Guernica, a small but prestigious online literary magazine, was thrown into turmoil in recent days after publishing — and then retracting — a personal essay about coexistence and war in the Middle East by an Israeli writer, leading to multiple resignations by its volunteer staff members, who said that they objected to its publication.

In an essay titled “From the Edges of a Broken World,” Joanna Chen, a translator of Hebrew and Arabic poetry and prose, had written about her experiences trying to bridge the divide with Palestinians, including by volunteering to drive Palestinian children from the West Bank to receive care at Israeli hospitals, and how her efforts to find common ground faltered after Hamas’s Oct. 7 attack and Israel’s subsequent attacks on Gaza.

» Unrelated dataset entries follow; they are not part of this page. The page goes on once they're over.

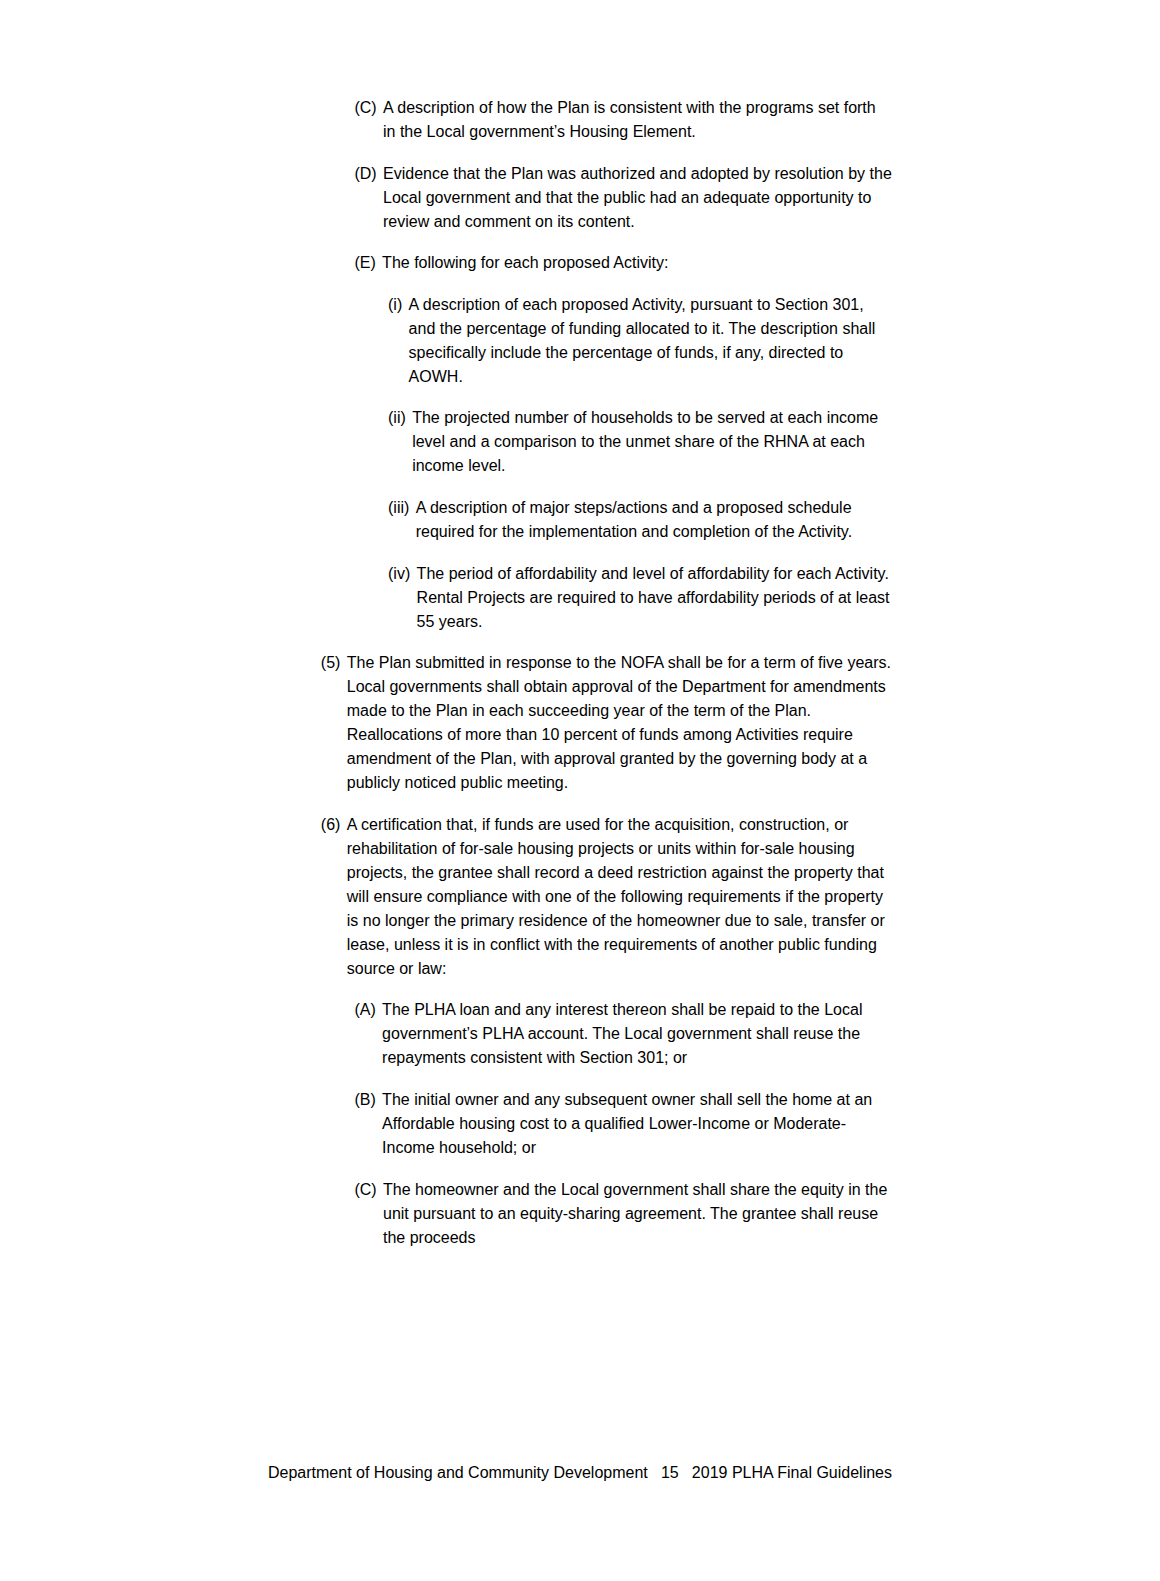(C) A description of how the Plan is consistent with the programs set forth in the Local government’s Housing Element.
(D) Evidence that the Plan was authorized and adopted by resolution by the Local government and that the public had an adequate opportunity to review and comment on its content.
(E) The following for each proposed Activity:
(i) A description of each proposed Activity, pursuant to Section 301, and the percentage of funding allocated to it. The description shall specifically include the percentage of funds, if any, directed to AOWH.
(ii) The projected number of households to be served at each income level and a comparison to the unmet share of the RHNA at each income level.
(iii) A description of major steps/actions and a proposed schedule required for the implementation and completion of the Activity.
(iv) The period of affordability and level of affordability for each Activity. Rental Projects are required to have affordability periods of at least 55 years.
(5) The Plan submitted in response to the NOFA shall be for a term of five years. Local governments shall obtain approval of the Department for amendments made to the Plan in each succeeding year of the term of the Plan. Reallocations of more than 10 percent of funds among Activities require amendment of the Plan, with approval granted by the governing body at a publicly noticed public meeting.
(6) A certification that, if funds are used for the acquisition, construction, or rehabilitation of for-sale housing projects or units within for-sale housing projects, the grantee shall record a deed restriction against the property that will ensure compliance with one of the following requirements if the property is no longer the primary residence of the homeowner due to sale, transfer or lease, unless it is in conflict with the requirements of another public funding source or law:
(A) The PLHA loan and any interest thereon shall be repaid to the Local government’s PLHA account. The Local government shall reuse the repayments consistent with Section 301; or
(B) The initial owner and any subsequent owner shall sell the home at an Affordable housing cost to a qualified Lower-Income or Moderate-Income household; or
(C) The homeowner and the Local government shall share the equity in the unit pursuant to an equity-sharing agreement. The grantee shall reuse the proceeds
Department of Housing and Community Development 15 2019 PLHA Final Guidelines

It was replaced on Guernica’s webpage with a note, attributed to “admin,” stating: “Guernica regrets having published this piece, and has retracted it,” and promising further explanation. Since the essay was published, at least 10 members of the magazine’s all-volunteer staff have resigned, including its former co-publisher, Madhuri Sastry, who on social media wrote that the essay “attempts to soften the violence of colonialism and genocide” and called for a cultural boycott of Israeli institutions.

Chen said in an email that she believed her critics had misunderstood “the meaning of my essay, which is about holding on to empathy when there is no human decency in sight.” . . .

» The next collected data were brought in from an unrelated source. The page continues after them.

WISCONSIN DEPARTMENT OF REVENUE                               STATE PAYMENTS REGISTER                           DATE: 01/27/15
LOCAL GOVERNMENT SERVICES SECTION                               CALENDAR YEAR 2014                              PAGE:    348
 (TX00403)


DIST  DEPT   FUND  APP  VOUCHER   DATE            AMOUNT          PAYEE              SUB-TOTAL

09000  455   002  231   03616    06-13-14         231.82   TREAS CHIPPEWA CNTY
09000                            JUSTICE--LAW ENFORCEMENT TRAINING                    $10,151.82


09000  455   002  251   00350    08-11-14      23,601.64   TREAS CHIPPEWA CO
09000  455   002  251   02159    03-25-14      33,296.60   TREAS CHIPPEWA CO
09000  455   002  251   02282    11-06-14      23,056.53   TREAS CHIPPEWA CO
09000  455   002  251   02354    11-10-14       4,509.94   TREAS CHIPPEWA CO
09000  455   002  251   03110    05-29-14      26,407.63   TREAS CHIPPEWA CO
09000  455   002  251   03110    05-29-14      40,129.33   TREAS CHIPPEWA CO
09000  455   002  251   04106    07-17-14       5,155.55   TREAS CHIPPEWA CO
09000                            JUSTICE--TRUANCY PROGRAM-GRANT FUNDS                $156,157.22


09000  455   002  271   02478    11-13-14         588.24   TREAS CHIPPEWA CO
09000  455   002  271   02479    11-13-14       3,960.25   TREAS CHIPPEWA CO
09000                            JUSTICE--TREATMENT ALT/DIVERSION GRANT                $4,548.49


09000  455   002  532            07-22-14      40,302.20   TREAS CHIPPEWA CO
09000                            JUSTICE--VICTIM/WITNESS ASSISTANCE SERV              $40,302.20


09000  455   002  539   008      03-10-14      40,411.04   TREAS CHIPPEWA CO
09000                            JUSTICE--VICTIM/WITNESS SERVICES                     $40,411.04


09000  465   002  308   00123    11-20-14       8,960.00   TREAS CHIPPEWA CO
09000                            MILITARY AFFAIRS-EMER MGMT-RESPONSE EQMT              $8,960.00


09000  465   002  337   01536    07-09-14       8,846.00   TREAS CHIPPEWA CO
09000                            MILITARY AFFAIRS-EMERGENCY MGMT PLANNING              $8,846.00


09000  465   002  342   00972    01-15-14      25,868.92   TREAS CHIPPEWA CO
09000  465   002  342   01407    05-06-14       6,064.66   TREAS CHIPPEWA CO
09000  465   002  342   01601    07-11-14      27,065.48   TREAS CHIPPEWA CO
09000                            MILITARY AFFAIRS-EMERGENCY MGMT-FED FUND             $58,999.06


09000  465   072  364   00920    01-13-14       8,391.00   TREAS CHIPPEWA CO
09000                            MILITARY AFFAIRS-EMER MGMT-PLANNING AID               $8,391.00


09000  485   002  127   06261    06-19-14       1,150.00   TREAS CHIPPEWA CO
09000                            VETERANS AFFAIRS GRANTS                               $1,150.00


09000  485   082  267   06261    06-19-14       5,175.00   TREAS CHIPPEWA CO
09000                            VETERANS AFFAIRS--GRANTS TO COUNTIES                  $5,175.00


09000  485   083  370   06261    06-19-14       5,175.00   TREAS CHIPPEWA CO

April Zhu, who resigned as a senior editor, wrote that she believed the article “fails or refuses to trace the shape of power — in this case, a violent, imperialist, colonial power — that makes the systematic and historic dehumanization of Palestinians (the tacit precondition for why she may feel a need at all to affirm ‘shared humanity’) a non-issue.”

I’ve read Chen’s essay, which is archived here.

It’s an evocative and moving piece of writing, which conveys deep sympathy for all the victims of the Israel-Hamas war.

I suppose it’s inevitable that it would cause various trained parrots to squawk about “colonialism” and “genocide,” as if the mere invocation of those words justify censoring the work of an Israeli writer, because after all she is a colonialist oppressor by definition, even if she regularly risks her own personal safety to help get life-saving medical treatment to Palestinian children.

To combat such reflexive stupidities is among a writer’s many obligations.